START RECORD SET

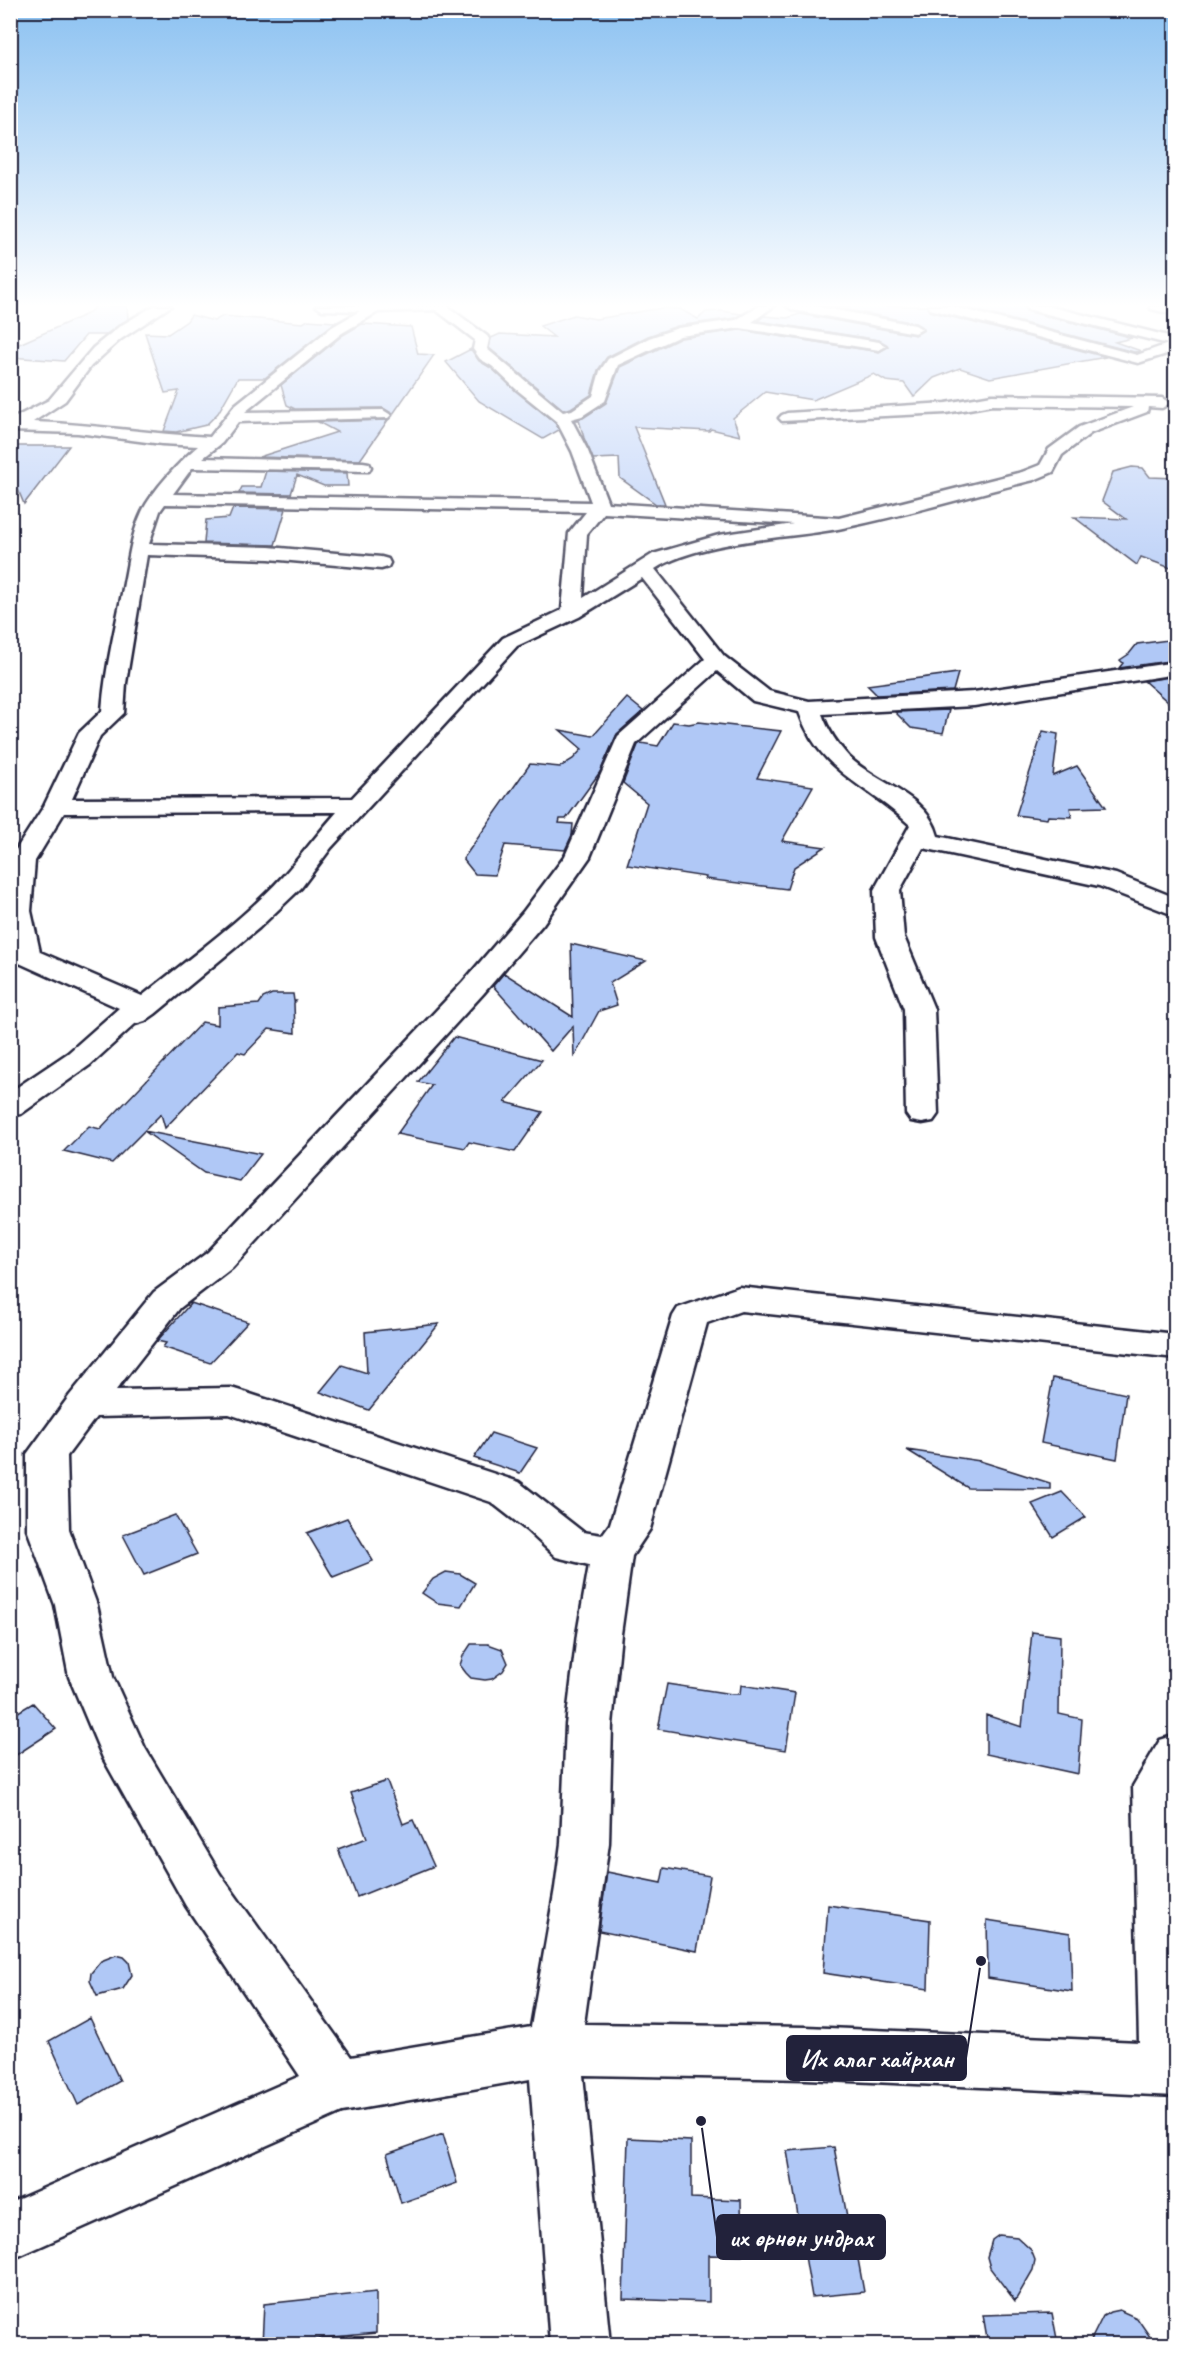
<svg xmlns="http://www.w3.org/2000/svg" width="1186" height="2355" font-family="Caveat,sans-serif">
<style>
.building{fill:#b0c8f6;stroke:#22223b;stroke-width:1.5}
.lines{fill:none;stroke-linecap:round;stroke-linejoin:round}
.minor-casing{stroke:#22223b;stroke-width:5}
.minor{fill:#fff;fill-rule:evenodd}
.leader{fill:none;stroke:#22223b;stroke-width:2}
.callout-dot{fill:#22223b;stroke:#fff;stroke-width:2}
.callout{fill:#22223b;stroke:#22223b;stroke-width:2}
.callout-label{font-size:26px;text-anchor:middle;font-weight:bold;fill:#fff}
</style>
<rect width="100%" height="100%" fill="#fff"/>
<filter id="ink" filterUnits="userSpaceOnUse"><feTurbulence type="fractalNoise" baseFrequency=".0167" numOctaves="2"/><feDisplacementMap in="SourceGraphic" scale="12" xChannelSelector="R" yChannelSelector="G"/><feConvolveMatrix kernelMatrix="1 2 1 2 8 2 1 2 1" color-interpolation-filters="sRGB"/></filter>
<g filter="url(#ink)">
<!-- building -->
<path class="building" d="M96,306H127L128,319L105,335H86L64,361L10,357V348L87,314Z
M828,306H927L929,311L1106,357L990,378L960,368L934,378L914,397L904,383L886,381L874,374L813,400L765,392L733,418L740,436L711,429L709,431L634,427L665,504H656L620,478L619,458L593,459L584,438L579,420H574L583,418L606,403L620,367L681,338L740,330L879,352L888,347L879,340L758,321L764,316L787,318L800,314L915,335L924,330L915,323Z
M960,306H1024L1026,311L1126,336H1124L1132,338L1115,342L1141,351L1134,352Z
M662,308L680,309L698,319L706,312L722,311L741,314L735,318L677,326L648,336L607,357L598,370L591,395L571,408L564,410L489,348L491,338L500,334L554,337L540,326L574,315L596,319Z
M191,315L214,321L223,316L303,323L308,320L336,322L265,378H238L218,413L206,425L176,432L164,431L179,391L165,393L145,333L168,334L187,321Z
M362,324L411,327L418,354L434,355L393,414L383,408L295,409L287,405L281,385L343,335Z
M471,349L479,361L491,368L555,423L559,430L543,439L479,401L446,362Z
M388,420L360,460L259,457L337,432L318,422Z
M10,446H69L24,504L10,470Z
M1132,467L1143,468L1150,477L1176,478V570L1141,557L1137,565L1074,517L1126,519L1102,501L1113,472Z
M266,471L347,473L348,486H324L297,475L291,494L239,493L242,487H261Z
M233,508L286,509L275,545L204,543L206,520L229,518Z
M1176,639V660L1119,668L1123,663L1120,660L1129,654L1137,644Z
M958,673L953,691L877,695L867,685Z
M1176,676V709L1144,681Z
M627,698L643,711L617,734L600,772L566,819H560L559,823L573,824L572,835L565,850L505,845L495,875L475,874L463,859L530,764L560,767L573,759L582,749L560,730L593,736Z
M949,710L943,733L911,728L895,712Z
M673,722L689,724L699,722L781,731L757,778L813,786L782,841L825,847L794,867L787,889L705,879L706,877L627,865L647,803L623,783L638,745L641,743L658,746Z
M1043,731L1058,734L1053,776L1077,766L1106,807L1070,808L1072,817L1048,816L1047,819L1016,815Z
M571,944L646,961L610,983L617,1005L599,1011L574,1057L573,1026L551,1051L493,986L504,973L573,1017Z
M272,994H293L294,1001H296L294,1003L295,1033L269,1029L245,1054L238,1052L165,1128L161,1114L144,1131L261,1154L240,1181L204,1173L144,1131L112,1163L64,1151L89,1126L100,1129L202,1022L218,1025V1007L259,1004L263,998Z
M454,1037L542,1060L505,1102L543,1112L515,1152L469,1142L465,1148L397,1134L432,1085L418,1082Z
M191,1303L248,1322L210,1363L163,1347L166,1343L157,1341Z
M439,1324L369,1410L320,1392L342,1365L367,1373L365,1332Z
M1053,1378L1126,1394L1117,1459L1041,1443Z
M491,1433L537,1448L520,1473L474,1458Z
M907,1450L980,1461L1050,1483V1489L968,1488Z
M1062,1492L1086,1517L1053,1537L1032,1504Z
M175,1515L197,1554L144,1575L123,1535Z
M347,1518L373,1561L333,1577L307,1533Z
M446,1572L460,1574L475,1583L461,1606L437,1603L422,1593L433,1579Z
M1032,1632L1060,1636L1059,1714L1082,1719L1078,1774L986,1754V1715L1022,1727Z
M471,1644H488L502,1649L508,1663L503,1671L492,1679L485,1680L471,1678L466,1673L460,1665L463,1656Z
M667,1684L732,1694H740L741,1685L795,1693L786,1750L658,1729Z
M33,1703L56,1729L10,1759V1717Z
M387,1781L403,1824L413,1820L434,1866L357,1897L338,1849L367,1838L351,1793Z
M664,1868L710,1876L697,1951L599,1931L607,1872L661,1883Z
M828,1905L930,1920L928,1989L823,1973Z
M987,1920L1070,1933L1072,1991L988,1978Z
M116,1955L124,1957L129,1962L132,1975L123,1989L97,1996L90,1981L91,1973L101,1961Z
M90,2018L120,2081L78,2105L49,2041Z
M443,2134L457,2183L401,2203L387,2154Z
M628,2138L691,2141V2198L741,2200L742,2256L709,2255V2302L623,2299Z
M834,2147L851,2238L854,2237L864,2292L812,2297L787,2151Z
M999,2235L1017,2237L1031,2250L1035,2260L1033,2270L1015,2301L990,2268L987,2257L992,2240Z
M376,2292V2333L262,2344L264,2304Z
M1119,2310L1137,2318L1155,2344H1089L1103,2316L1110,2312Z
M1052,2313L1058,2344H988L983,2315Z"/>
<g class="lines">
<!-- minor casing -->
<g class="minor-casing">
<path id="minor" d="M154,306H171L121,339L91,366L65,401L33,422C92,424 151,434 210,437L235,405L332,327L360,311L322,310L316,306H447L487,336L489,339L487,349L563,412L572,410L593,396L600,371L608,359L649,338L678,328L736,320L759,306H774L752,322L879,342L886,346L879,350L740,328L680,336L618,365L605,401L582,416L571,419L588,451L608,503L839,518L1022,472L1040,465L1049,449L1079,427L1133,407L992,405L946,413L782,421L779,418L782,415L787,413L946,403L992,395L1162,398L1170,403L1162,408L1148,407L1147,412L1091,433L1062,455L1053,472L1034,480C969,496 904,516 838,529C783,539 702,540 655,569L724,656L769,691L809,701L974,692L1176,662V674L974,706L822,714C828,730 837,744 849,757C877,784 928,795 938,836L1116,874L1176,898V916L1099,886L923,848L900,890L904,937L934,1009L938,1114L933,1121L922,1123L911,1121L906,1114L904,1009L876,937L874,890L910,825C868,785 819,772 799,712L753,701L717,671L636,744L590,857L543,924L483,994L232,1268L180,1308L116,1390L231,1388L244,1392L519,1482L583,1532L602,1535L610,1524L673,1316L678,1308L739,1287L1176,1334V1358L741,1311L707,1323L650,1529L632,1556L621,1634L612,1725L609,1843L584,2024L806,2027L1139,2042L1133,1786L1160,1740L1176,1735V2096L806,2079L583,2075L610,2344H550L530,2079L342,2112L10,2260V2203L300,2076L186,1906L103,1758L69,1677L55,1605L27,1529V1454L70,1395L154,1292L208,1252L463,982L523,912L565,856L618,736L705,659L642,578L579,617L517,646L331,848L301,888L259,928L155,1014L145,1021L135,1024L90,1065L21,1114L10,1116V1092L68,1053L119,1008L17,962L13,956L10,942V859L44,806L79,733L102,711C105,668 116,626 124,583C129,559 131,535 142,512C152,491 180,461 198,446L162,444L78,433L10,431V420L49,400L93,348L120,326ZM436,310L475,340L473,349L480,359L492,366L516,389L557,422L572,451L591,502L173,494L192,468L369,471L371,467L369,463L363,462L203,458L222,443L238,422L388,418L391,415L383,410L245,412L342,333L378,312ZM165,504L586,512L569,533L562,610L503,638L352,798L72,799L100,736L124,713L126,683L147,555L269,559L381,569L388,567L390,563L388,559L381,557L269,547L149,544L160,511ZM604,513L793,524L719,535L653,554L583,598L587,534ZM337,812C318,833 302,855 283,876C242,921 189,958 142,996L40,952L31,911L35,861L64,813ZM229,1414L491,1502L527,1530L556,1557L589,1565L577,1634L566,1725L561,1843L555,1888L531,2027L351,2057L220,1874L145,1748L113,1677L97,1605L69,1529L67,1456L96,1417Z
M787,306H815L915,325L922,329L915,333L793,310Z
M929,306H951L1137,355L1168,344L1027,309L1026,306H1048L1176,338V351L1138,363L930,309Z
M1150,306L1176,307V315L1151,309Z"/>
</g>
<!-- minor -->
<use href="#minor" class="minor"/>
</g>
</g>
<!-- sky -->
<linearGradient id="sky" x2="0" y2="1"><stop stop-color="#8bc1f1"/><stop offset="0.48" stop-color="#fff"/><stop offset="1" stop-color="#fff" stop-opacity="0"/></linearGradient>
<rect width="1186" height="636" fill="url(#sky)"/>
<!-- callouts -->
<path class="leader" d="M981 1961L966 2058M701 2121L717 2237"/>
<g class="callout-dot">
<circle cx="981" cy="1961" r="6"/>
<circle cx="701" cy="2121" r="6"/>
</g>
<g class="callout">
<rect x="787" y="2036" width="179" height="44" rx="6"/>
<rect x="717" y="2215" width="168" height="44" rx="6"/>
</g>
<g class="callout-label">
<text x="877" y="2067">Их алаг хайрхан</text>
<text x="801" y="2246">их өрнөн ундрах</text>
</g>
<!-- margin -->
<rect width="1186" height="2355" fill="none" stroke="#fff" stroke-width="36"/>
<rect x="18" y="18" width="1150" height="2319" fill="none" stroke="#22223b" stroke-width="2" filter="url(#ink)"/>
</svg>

END RECORD SET

§ WHAT YOU HAVE TO DO
The answer must be every line of the entries that includes the word "lines".

§ ANSWER TO THIS PROBLEM
.lines{fill:none;stroke-linecap:round;stroke-linejoin:round}
<g class="lines">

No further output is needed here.